NGO dreht Videoclip gegen Menschenrechtsverletzungen in Russland

Foto: Archiv „Člověk v tísni – Mensch in Not“

„Člověk v tísni – Mensch in Not“ ist die größte tschechische Hilfsorganisation. Sie kämpft aber weltweit auch für die Einhaltung der Menschenrechte. Nun hat die NGO eine Internetseite zu den olympischen Winterspielen im russischen Sotschi geschaltet. Dort ist ein Videoclip mit dem Namen „Die heimlichen Disziplinen“ zu sehen.
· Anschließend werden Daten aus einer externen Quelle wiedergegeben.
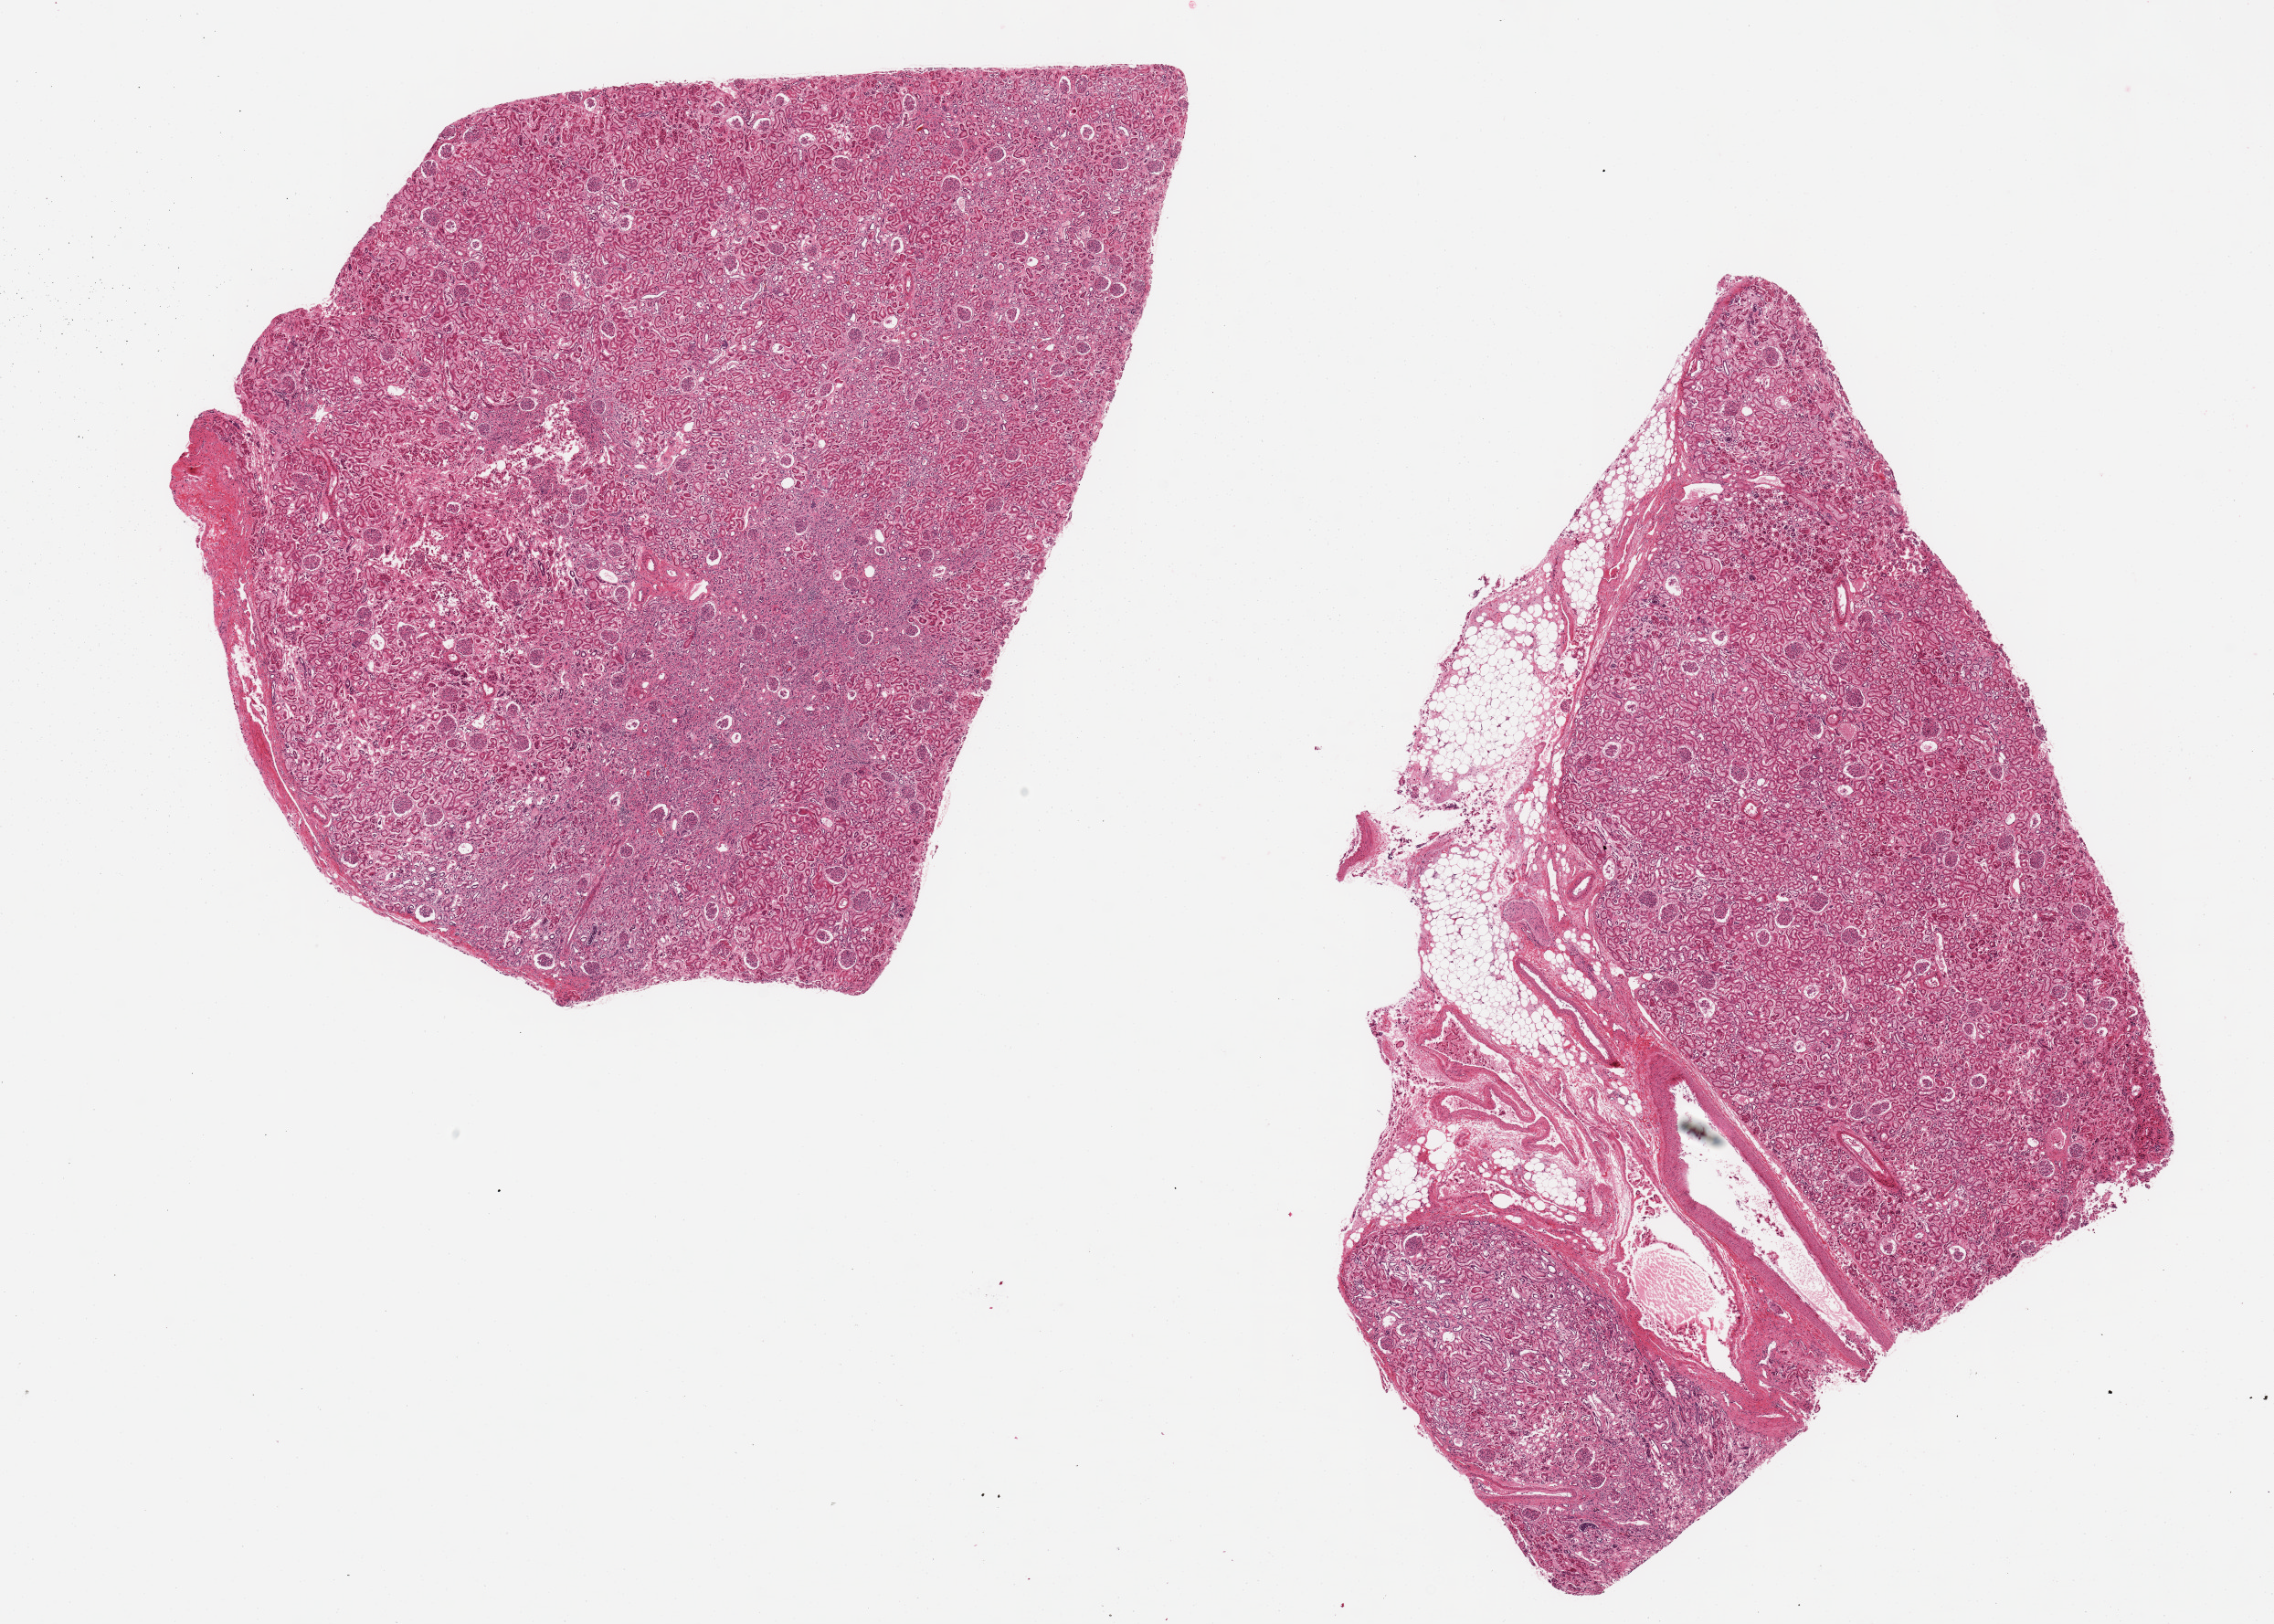
Whole-slide image, H&E stain, brightfield, shown as a low-resolution overview of the whole scanned area (about 19.7 x 14.1 mm), PAXgene-fixed, paraffin-embedded tissue, sampled site (target tissue): renal cortex, tissue donor sample. Donor sex: female.
Reviewer comment on this tissue sample: 2 ~8x7mm aliquots???renal cortex, not medulla.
Foto: Archiv „Člověk v tísni – Mensch in Not“
Ein junger Mann läuft mit einer olympischen Fackel durch den Schnee. In Russland habe man eine Menge sportlicher Disziplinen, sagt er. Dann werden Demonstranten verhaftet, ein homosexuelles Paar auseinandergerissen und schließlich ein Journalist zusammengeschlagen. Aber keine Sorge – diese Disziplinen werde der Zuschauer bei den olympischen Spielen eh nicht zu Gesicht bekommen. Mit diesen Worten bläst eine Person, Präsident Vladimir Putin sehr ähnlich, die olympische Fackel aus.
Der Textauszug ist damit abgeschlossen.